> _Data for processing_:
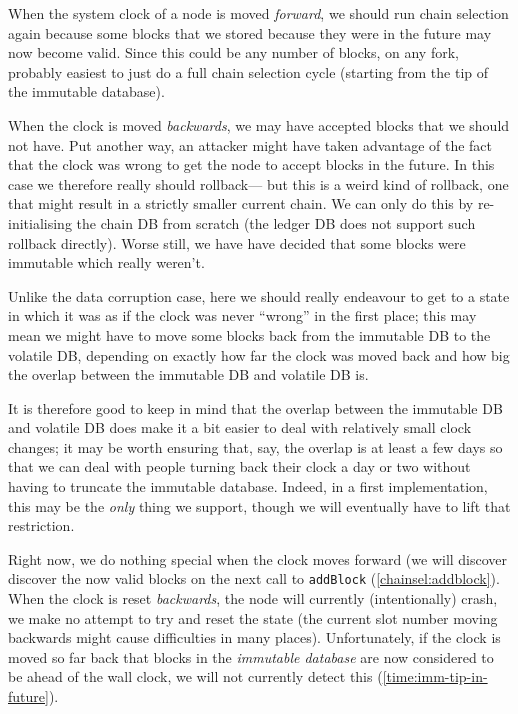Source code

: When the system clock of a node is moved \emph{forward}, we should run chain
selection again because some blocks that we stored because they were in the
future may now become valid. Since this could be any number of blocks, on any
fork, probably easiest to just do a full chain selection cycle (starting from
the tip of the immutable database).

When the clock is moved \emph{backwards}, we may have accepted blocks that we
should not have. Put another way, an attacker might have taken advantage of the
fact that the clock was wrong to get the node to accept blocks in the future. In
this case we therefore really should rollback--- but this is a weird kind of
rollback, one that might result in a strictly smaller current chain. We can only
do this by re-initialising the chain DB from scratch (the ledger DB does not
support such rollback directly). Worse still, we have have decided that some
blocks were immutable which really weren't.

Unlike the data corruption case, here we should really endeavour to get to a
state in which it was as if the clock was never ``wrong'' in the first place;
this may mean we might have to move some blocks back from the immutable DB to
the volatile DB, depending on exactly how far the clock was moved back and how
big the overlap between the immutable DB and volatile DB is.

It is therefore good to keep in mind that the overlap between the immutable DB
and volatile DB does make it a bit easier to deal with relatively small clock
changes; it may be worth ensuring that, say, the overlap is at least a few days
so that we can deal with people turning back their clock a day or two without
having to truncate the immutable database. Indeed, in a first implementation,
this may be the \emph{only} thing we support, though we will eventually have to
lift that restriction.

Right now, we do nothing special when the clock moves forward (we will discover
discover the now valid blocks on the next call to \lstinline!addBlock!
(\cref{chainsel:addblock}). When the clock is reset \emph{backwards}, the node
will currently (intentionally) crash, we make no attempt to try and reset
the state (the current slot number moving backwards might cause difficulties
in many places). Unfortunately, if the clock is moved so far back that blocks
in the \emph{immutable database} are now considered to be ahead of the wall
clock, we will not currently detect this (\cref{time:imm-tip-in-future}).
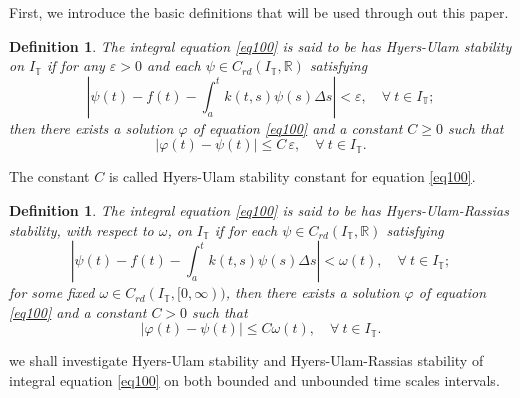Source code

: \documentclass{article}
\newtheorem{defn}[thm]{Definition}
\newcommand{\q}{\quad}
\begin{document}
First, we introduce the basic definitions that will be used through out this paper.
\begin{defn}
The integral equation \eqref{eq100} is said to be has\emph{ Hyers-Ulam stability} on $I_\mathbb{T}$ if for any $\varepsilon>0$ and each $\psi\in C_{rd}(I_\mathbb{T},\mathbb{R})$ satisfying
$$
|\psi(t)-f(t)-\int_a^tk(t,s)\psi(s)\Delta s|<\varepsilon, \q \forall \ t \in I_\mathbb{T};
$$
then there exists a solution $\varphi$ of equation \eqref{eq100} and a constant $C\geq0$ such that
$$
|\varphi(t)-\psi(t)|\leq C\,\varepsilon, \q \forall \ t \in I_\mathbb{T}.
$$
\end{defn}
The constant $C$ is called Hyers-Ulam stability constant for equation \eqref{eq100}.
\begin{defn}
The integral equation \eqref{eq100} is said to be has\emph{ Hyers-Ulam-Rassias stability}, with respect to $\omega$, on $I_\mathbb{T}$ if for each  $\psi\in C_{rd}(I_\mathbb{T},\mathbb{R})$ satisfying
$$
|\psi(t)-f(t)-\int_a^tk(t,s)\psi(s)\Delta s|<\omega(t), \q \forall \ t \in I_\mathbb{T};
$$
for some fixed $\omega\in C_{rd}(I_\mathbb{T},[0,\infty))$, then there exists a solution $\varphi$ of equation \eqref{eq100} and a constant $C>0$  such that
$$
|\varphi(t)-\psi(t)|\leq C \omega(t),\q \forall \ t \in I_\mathbb{T}.
$$
\end{defn}

 we shall investigate Hyers-Ulam stability and Hyers-Ulam-Rassias stability of integral equation \eqref{eq100} on both bounded and unbounded time scales intervals.
\end{document}
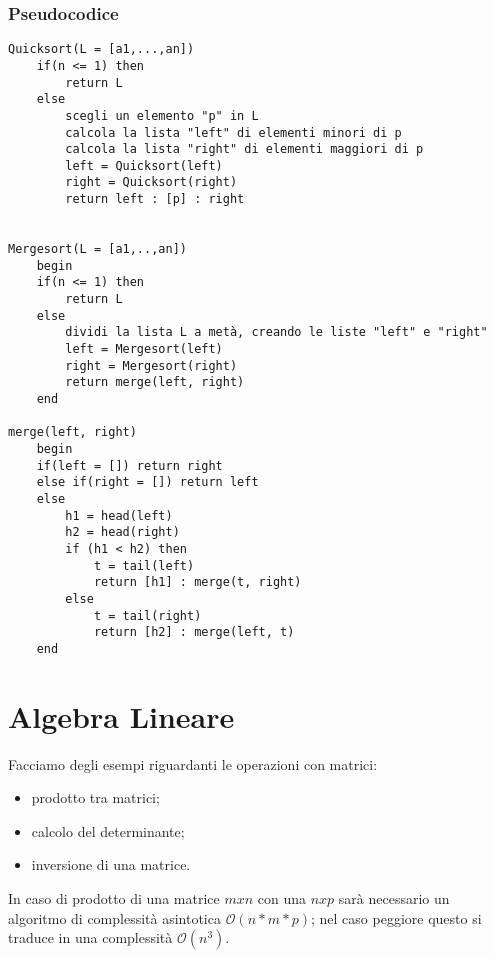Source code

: \subsubsection{Pseudocodice}
\begin{verbatim}
Quicksort(L = [a1,...,an])
    if(n <= 1) then
        return L
    else
        scegli un elemento "p" in L
	    calcola la lista "left" di elementi minori di p
	    calcola la lista "right" di elementi maggiori di p
	    left = Quicksort(left)
	    right = Quicksort(right)
	    return left : [p] : right


Mergesort(L = [a1,..,an])
    begin
    if(n <= 1) then
        return L
    else
        dividi la lista L a metà, creando le liste "left" e "right" 
        left = Mergesort(left)
        right = Mergesort(right)
        return merge(left, right)
    end
        
merge(left, right)
    begin
    if(left = []) return right
    else if(right = []) return left
    else
        h1 = head(left)
        h2 = head(right)
        if (h1 < h2) then
            t = tail(left)
            return [h1] : merge(t, right)
        else
            t = tail(right)
            return [h2] : merge(left, t)
    end
\end{verbatim}
\section{Algebra Lineare}
Facciamo degli esempi riguardanti le operazioni con matrici:
\begin{itemize}
\item{prodotto tra matrici;}
\item{calcolo del determinante;}
\item{inversione di una matrice.}
\end{itemize}
In caso di prodotto di una matrice $mxn$ con una $nxp$ sarà necessario un algoritmo di complessità asintotica  $\mathcal {O}(n*m*p)$; nel caso peggiore questo si traduce in una complessità $\mathcal {O}(n^3)$.


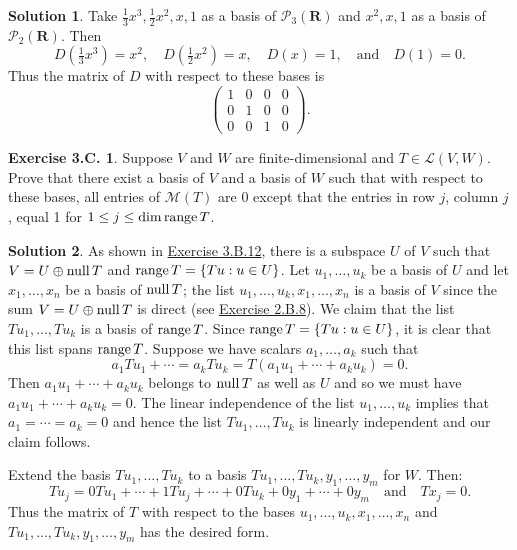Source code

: \documentclass[12pt]{article}
\theoremstyle{definition}
\theoremstyle{exercise}
\newtheorem{exercise}{Exercise 3.C.}
\theoremstyle{solution}
\newtheorem*{solution}{Solution}
\newcommand{\poly}{\mathcal{P}}
\newcommand{\lmap}{\mathcal{L}}
\newcommand{\mat}{\mathcal{M}}
\newcommand{\Null}{\text{null\,}}
\newcommand{\Range}{\text{range\,}}
\newcommand{\quand}{\quad \text{and} \quad}
\newcommand{\R}{\mathbf{R}}
\begin{document}
\begin{solution}
    Take \( \tfrac{1}{3} x^3, \tfrac{1}{2} x^2, x, 1 \) as a basis of \( \poly_3(\R) \) and \( x^2, x, 1 \) as a basis of \( \poly_2(\R) \). Then
    \[
        D \left( \tfrac{1}{3} x^3 \right) = x^2, \quad D \left( \tfrac{1}{2} x^2 \right) = x, \quad D(x) = 1, \quand D(1) = 0.
    \]
    Thus the matrix of \( D \) with respect to these bases is
    \[
        \begin{pmatrix}
            1 & 0 & 0 & 0 \\
            0 & 1 & 0 & 0 \\
            0 & 0 & 1 & 0
        \end{pmatrix}.
    \]
\end{solution}

\begin{exercise}
\label{ex:3}
    Suppose \( V \) and \( W \) are finite-dimensional and \( T \in \lmap(V, W) \). Prove that there exist a basis of \( V \) and a basis of \( W \) such that with respect to these bases, all entries of \( \mat(T) \) are 0 except that the entries in row \( j \), column \( j \), equal 1 for \( 1 \leq j \leq \dim \Range T \).
\end{exercise}

\begin{solution}
    As shown in \href{https://lew98.github.io/Mathematics/LADR_Section_3_B_Exercises.pdf}{Exercise 3.B.12}, there is a subspace \( U \) of \( V \) such that \( V = U \oplus \Null T \) and \( \Range T = \{ Tu : u \in U \} \). Let \( u_1, \ldots, u_k \) be a basis of \( U \) and let \( x_1, \ldots, x_n \) be a basis of \( \Null T \); the list \( u_1, \ldots, u_k, x_1, \ldots, x_n \) is a basis of \( V \) since the sum \( V = U \oplus \Null T \) is direct (see \href{https://lew98.github.io/Mathematics/LADR_Section_2_B_Exercises.pdf}{Exercise 2.B.8}). We claim that the list \( Tu_1, \ldots, Tu_k \) is a basis of \( \Range T \). Since \( \Range T = \{ Tu : u \in U \} \), it is clear that this list spans \( \Range T \). Suppose we have scalars \( a_1, \ldots, a_k \) such that
    \[
        a_1 Tu_1 + \cdots = a_k Tu_k = T(a_1 u_1 + \cdots + a_k u_k) = 0.
    \]
    Then \( a_1 u_1 + \cdots + a_k u_k \) belongs to \( \Null T \) as well as \( U \) and so we must have \( a_1 u_1 + \cdots + a_k u_k = 0 \). The linear independence of the list \( u_1, \ldots, u_k \) implies that \( a_1 = \cdots = a_k = 0 \) and hence the list \( Tu_1, \ldots, Tu_k \) is linearly independent and our claim follows.

    Extend the basis \( Tu_1, \ldots, Tu_k \) to a basis \( Tu_1, \ldots, Tu_k, y_1, \ldots, y_m \) for \( W \). Then:
    \[
        Tu_j = 0 Tu_1 + \cdots + 1 Tu_j + \cdots + 0 Tu_k + 0 y_1 + \cdots + 0 y_m \quand Tx_j = 0.
    \]
    Thus the matrix of \( T \) with respect to the bases \( u_1, \ldots, u_k, x_1, \ldots, x_n \) and \( Tu_1, \ldots, Tu_k, y_1, \ldots, y_m \) has the desired form.
\end{solution}
\end{document}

> _Task instructions_: Could you show every line of the listing that holds the string "quand"?

> _Output_:
\newcommand{\quand}{\quad \text{and} \quad}
        D \left( \tfrac{1}{3} x^3 \right) = x^2, \quad D \left( \tfrac{1}{2} x^2 \right) = x, \quad D(x) = 1, \quand D(1) = 0.
        Tu_j = 0 Tu_1 + \cdots + 1 Tu_j + \cdots + 0 Tu_k + 0 y_1 + \cdots + 0 y_m \quand Tx_j = 0.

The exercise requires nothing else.